If your eggs are from a commercial egg company like those common in the US, there are a couple of related factors that could have contributed to your all-double-yolks carton of eggs.1
First, commercial egg farms tend to raise hens in staggered flocks, with special growing conditions applied to have all the hens in a single flock reach peak productivity and "retirement" age at approximately the same time. This has some advantages of efficiency, but it also means that hens in a given flock will tend to be in double-yolk phases of their lifecycles at the same time.2 If the eggs of a single flock are processed together, it increases the odds that individual cartons of eggs will have multiple multi-yolk eggs during these phases.
This is not necessarily a drawback from the point of view of the egg packager. One side effect of double yolks is that the eggs are larger than normal.3 Luckily, there is a market for larger-than-normal eggs. This brings us to the second possible factor: you will tend to find more double-yolk eggs in cartons of extra-large and jumbo-size eggs. Anecdotally, I've found double-yolk eggs in almost every carton of jumbo eggs I've ever bought, and have had cartons with as many as eight-out-of-twelve eggs doubled.
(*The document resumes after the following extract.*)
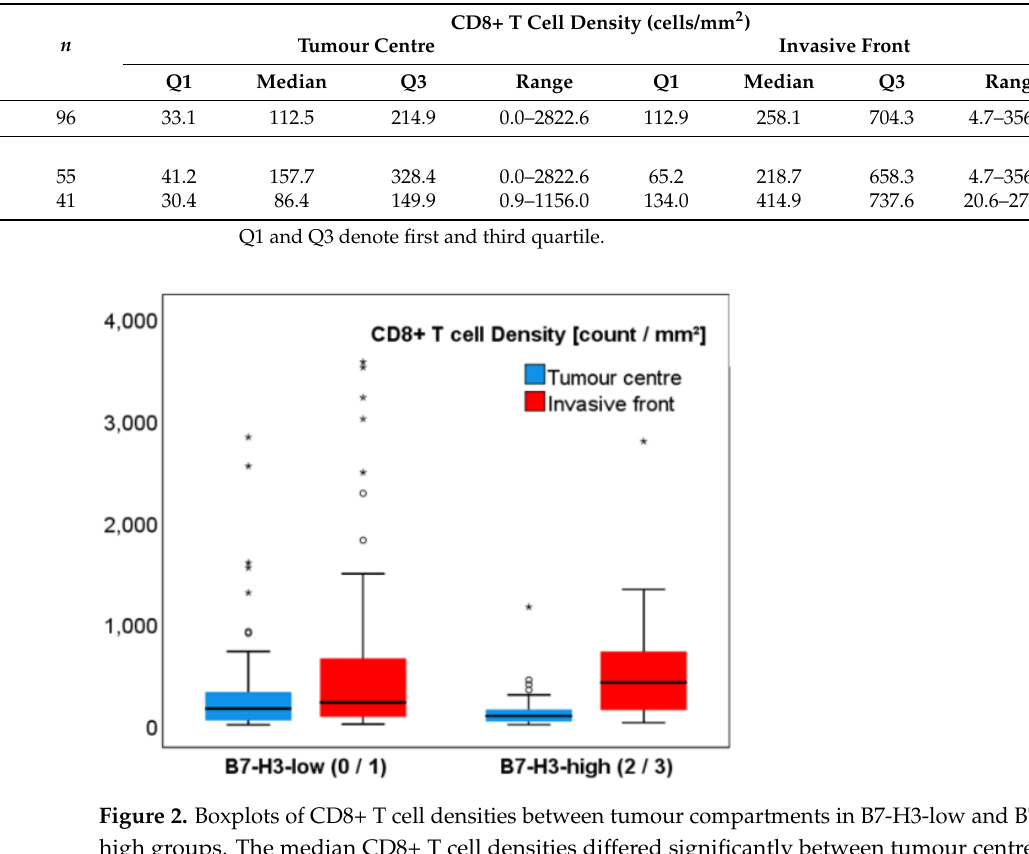
Table 2. The median density of CD8+ T cells between tumour compartments in relation to B7-H3 expression.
Your twelve-out-of-twelve is still impressive, though—and if they were regular-sized eggs, doubly so.
1 Some brands also actually specifically package and market cartons of double yolkers, but I assume you would have noticed that!
2 As mentioned in other answers and comments, hens who are not in the prime of their reproductive lifespan are more prone to ovulation "misfires" such as double-yolk eggs.
3 However, the individual yolks are usually smaller than the yolk from a regular egg. (Similarly, a human woman's abdomen gets bigger with a twin pregnancy than with a singleton pregnancy, even though twins tend to be a bit smaller at birth than the average singleton.)